How to complete this task
Search the entries for the word "unter". Copy every line where it turns up.

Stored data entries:
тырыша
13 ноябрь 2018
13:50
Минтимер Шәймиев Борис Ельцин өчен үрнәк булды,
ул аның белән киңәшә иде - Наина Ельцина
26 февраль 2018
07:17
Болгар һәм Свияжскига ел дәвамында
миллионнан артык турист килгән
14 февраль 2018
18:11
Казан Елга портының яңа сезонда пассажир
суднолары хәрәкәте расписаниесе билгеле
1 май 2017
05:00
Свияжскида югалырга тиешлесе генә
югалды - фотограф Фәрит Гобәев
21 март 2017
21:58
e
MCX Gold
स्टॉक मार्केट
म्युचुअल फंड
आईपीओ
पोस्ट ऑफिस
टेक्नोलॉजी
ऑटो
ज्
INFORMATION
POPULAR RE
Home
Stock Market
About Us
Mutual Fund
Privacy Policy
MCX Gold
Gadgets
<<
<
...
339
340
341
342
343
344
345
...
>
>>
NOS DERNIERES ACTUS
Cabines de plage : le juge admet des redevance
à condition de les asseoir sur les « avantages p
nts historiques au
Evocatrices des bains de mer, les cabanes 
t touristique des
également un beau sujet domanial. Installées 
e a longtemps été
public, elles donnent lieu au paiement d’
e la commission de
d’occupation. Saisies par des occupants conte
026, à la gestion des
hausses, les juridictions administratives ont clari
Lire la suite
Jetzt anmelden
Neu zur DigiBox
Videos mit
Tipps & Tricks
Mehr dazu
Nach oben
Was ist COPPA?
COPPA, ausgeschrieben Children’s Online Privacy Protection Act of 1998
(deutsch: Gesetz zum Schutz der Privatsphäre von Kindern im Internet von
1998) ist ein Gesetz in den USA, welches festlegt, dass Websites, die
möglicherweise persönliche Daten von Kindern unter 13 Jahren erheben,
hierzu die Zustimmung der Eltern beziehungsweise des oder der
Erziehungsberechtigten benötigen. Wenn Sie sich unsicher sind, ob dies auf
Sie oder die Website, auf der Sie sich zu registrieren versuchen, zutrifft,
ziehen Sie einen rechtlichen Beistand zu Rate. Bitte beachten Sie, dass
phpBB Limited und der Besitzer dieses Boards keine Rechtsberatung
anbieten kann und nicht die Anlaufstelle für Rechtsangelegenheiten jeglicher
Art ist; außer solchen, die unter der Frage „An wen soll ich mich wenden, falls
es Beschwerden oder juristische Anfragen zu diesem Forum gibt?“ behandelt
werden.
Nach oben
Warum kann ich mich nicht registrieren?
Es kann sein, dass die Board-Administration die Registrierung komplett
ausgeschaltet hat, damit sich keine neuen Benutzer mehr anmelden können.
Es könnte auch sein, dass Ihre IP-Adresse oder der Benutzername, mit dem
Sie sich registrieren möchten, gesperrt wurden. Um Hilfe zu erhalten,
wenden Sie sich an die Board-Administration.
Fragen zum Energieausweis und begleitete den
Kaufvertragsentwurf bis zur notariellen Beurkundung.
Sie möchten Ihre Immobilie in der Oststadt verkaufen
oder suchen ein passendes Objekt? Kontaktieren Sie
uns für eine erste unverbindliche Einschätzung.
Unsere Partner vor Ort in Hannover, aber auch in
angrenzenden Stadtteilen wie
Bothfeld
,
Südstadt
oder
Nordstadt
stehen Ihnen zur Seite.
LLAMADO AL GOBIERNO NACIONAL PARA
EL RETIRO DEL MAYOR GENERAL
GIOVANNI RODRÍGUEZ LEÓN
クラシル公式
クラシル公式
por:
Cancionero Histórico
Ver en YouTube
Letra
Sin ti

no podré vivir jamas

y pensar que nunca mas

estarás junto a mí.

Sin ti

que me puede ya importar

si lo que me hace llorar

Task solution
möglicherweise persönliche Daten von Kindern unter 13 Jahren erheben,
Art ist; außer solchen, die unter der Frage „An wen soll ich mich wenden, falls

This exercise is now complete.